Meditation | Types of Meditation

What if I told you that every minute of your day is meditation? And then what if I asked you what you are meditating on?

Are you meditating on your difficult boss or the fight you had with your spouse or the guy who cut you off in traffic this morning? Or are you meditating on the beautiful rose you saw on the way to work and the vibrant colours in the dress your co-worker was wearing and the sunset you watched as you drove home?

Every minute of every day we are creating our own reality through how we perceive and how we choose to think about our environment. A regular meditation practice helps us learn how to be in the moment rather than dwelling on past hurts or future concerns.

Through meditation we learn that everything passes and there is only now.
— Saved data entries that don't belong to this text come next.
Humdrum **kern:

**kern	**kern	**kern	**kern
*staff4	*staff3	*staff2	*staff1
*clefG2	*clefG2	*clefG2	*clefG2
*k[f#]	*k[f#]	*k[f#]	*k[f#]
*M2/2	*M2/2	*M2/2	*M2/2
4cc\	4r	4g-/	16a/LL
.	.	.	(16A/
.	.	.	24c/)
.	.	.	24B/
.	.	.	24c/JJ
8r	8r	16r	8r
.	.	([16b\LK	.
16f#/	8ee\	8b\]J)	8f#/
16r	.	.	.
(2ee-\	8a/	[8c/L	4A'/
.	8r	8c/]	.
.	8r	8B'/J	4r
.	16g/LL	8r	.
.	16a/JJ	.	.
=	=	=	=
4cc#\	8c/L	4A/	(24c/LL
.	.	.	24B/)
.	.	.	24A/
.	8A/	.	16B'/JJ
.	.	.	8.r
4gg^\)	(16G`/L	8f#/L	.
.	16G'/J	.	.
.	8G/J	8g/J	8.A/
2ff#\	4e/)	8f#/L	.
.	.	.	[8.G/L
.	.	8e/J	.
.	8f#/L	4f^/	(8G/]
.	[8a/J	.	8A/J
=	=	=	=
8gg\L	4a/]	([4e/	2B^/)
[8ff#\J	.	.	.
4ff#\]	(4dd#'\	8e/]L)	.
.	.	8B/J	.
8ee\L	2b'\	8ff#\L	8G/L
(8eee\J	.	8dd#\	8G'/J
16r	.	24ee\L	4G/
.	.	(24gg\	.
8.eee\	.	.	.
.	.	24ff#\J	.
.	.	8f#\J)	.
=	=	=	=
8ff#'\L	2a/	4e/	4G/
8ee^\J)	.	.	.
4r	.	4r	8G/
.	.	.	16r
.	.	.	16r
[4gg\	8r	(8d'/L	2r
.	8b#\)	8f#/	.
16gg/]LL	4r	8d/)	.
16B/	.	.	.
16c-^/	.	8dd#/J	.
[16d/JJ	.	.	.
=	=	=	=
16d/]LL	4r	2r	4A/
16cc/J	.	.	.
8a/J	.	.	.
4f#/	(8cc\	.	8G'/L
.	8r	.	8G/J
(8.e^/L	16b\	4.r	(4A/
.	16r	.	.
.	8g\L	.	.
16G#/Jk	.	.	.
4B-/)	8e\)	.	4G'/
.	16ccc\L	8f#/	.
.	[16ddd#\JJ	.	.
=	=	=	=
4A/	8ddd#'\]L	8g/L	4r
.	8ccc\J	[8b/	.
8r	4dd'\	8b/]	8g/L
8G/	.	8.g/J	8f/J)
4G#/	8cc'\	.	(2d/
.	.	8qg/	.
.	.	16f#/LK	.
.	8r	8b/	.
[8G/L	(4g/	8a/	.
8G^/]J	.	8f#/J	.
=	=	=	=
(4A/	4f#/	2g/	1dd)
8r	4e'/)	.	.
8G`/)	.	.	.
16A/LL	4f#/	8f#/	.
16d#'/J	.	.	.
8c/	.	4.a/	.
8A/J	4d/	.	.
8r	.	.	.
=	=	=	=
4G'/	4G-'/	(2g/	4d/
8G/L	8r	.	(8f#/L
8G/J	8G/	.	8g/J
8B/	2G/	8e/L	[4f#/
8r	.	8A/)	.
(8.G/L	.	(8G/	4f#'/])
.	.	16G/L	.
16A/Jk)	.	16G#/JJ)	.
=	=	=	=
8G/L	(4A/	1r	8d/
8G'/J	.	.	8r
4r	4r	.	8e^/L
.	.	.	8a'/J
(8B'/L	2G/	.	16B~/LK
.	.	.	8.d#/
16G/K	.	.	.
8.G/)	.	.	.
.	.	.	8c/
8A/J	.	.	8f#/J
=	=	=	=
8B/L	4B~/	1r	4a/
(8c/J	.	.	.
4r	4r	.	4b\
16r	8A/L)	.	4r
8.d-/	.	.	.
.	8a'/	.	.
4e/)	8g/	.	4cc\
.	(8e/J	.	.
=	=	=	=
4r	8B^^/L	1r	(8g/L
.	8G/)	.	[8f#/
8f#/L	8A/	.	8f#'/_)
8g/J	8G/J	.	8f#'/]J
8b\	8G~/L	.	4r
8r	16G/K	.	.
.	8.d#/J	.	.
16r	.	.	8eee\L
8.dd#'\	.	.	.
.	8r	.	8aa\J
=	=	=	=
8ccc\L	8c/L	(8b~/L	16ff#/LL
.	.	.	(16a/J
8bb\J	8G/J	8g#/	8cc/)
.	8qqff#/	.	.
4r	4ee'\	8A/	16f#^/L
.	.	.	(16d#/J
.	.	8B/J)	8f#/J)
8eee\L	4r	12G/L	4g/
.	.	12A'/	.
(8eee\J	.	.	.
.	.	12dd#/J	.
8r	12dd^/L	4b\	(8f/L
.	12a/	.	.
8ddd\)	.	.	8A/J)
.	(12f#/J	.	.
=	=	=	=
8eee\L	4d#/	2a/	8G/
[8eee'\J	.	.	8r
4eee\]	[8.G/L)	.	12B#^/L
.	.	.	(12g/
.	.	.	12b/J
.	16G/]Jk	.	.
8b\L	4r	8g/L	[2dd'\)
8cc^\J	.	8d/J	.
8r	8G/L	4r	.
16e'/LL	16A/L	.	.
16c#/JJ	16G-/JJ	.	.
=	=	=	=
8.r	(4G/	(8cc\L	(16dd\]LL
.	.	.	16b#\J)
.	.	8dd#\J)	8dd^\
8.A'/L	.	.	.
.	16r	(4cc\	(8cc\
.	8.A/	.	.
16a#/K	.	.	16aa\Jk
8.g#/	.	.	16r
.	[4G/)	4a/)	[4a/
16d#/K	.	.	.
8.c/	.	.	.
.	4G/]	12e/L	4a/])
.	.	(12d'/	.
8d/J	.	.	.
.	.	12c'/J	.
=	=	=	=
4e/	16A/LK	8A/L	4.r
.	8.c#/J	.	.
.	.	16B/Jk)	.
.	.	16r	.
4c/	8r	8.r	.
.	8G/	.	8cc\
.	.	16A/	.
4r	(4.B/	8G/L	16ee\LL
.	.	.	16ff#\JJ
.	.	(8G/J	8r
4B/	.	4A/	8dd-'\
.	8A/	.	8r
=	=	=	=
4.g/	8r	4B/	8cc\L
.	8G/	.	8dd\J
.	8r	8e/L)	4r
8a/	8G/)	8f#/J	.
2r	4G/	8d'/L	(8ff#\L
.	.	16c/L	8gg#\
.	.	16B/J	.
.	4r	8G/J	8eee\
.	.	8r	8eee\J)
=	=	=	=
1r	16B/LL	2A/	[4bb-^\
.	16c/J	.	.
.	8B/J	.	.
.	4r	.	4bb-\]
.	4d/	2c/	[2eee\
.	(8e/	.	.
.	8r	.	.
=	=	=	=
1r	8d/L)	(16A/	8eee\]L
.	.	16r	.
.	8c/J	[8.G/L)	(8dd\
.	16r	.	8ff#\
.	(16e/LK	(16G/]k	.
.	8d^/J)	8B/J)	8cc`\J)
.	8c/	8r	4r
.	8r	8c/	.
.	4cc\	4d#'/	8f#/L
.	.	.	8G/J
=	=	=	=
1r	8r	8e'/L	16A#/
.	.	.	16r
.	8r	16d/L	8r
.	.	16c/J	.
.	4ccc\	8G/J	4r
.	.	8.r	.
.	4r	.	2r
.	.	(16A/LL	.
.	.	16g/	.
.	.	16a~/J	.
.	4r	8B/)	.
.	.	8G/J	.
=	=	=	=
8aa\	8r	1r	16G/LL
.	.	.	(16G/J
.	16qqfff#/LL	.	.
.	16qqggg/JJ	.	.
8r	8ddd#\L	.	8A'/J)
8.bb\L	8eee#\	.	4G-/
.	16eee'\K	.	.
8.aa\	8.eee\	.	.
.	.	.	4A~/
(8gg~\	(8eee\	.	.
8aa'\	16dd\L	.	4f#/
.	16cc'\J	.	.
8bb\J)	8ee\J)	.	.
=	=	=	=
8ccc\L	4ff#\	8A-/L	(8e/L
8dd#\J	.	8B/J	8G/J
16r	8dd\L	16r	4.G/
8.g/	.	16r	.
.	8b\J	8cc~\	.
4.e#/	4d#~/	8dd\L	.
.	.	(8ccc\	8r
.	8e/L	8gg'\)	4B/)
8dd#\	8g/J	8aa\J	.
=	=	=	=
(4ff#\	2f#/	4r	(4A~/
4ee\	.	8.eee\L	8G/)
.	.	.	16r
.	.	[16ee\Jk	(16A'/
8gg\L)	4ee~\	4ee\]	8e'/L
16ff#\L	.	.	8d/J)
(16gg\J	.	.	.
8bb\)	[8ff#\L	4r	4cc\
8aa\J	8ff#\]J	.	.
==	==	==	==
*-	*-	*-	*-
If you find seated meditation difficult, try these meditation alternatives to practice mindfulness instead.

1. Color In

Since you're reading this I'm going to assume that you're not living on an island in the middle of the sea, totally cut off from the world, and are therefore aware of the adult colouring book craze that has hit recently. I am living on an island in the middle of the sea and I haven't missed it!
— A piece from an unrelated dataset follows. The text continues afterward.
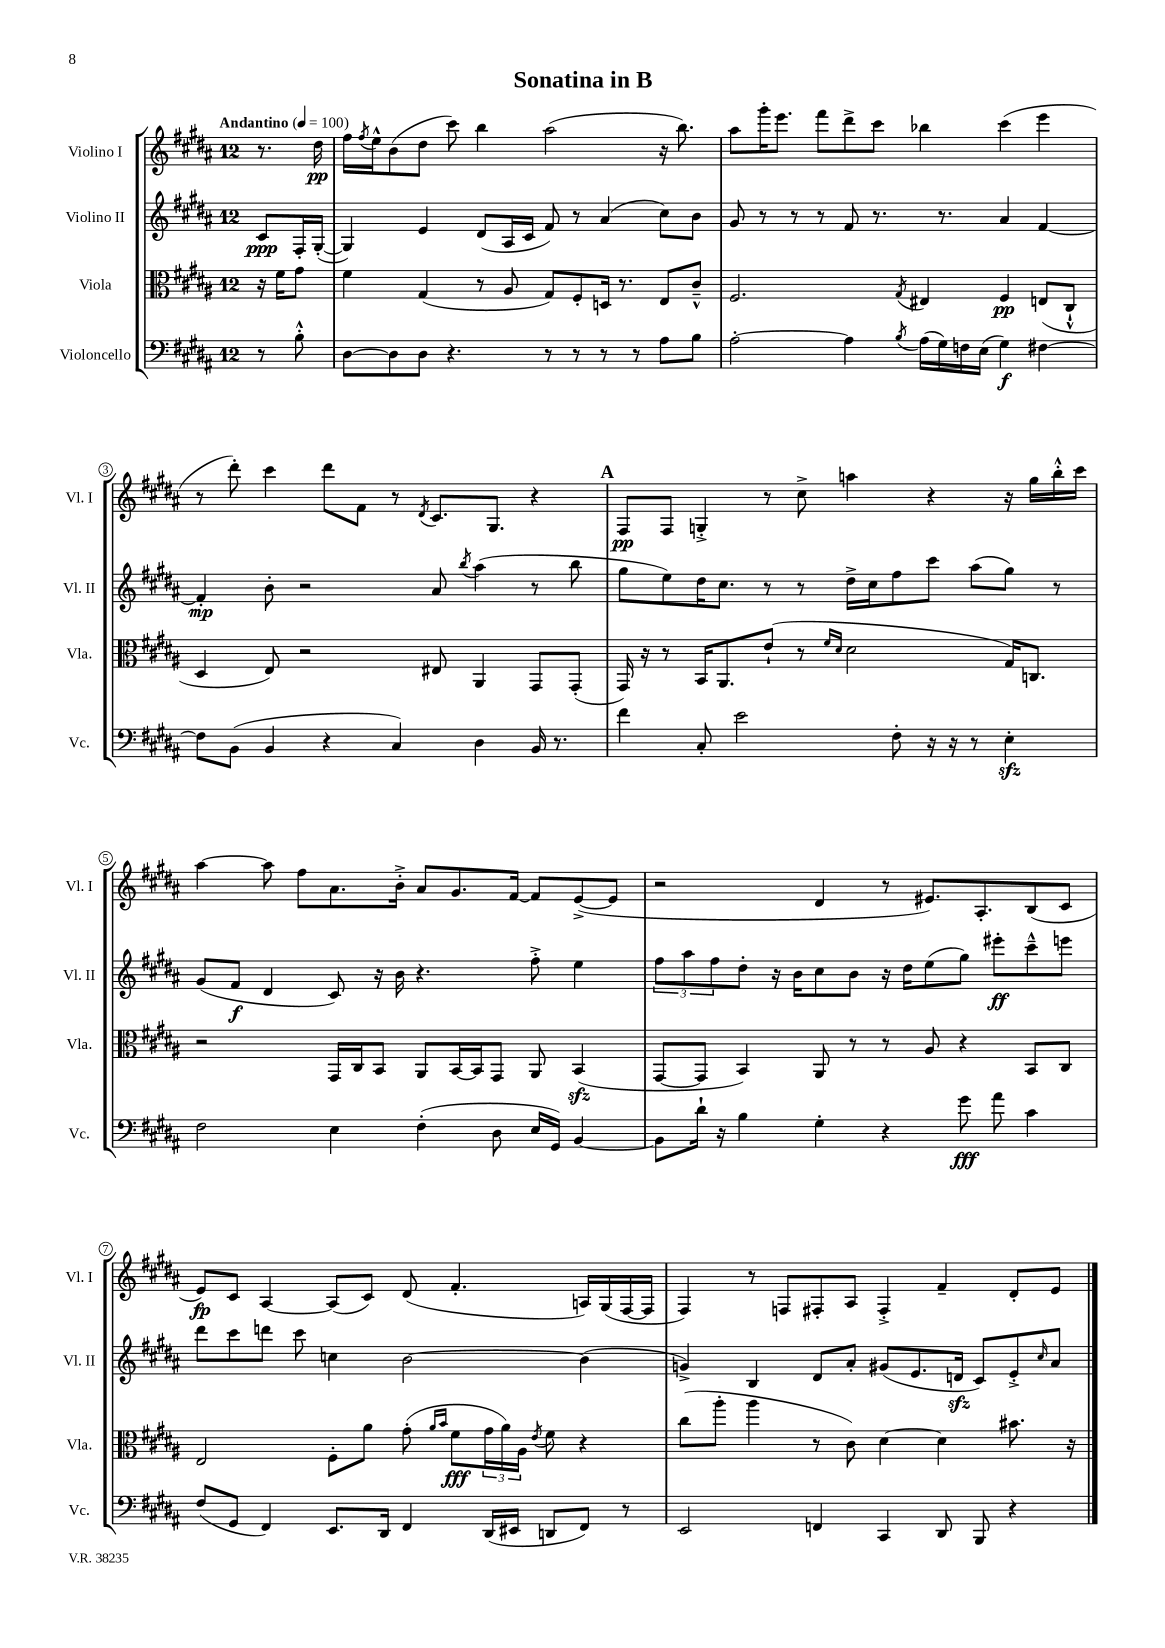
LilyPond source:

We meditate to practice being in the present — a task easily achieved by colouring in. When we colour in we are not thinking about our worries or what we need to get at the supermarket.  Instead, we are focused on the task in front of us.

Psychologist Carl Jung used mandala colouring as an applied relaxation technique in the early 20th century. Modern psychologists are also behind the technique as a way to combat stress because it shifts our focus away from worries, and because it taps into our imaginations and connects us to our childhoods.

2. String Beads

Similarly to colouring in, your mind will steer clear of worries and anxious thoughts if you give offer it something else to focus on. The patterns and rhythms of the beading help you to enter a state of flow as you become absorbed in your project.

And just like mandala coloring, beading also taps into your imagination and creativity. Beads (like rosary and mala) have been used for thousands of years for prayer and meditation. Plus there's the obvious benefit of creating something colorful and beautiful, and there can never be too much beauty in the world.

Beading also has many benefits for children including developing fine motor skills, visual perception, visual motor and cognitive skills — so if you have children, encourage them to bead as well!

3. Movement Meditation a.k.a. Go for a Walk (or a Swim or a Run)

Ever wonder why a lot of people go for a walk or run to clear their heads? The simple process of alternating steps (or strokes) helps us to cultivate a meditative state.

There are seated meditation techniques that require us to focus on our bodily sensations, but this is so much easier when our bodies are in motion. The other added benefit is that moving our bodies and increasing our heart rate makes us more conscious of our breath, and our patterns of inhalation and exhalation.

The best place for such meditations is the great outdoors so you can reap the benefits of being connected with nature, but if that's not an option, swim in a pool or run or walk on a treadmill. Focus on how your body feels as it's moving — your feet hitting the ground, your arms pushing through the water, the breath moving through your body.

How do you like to get out of your head and into the moment?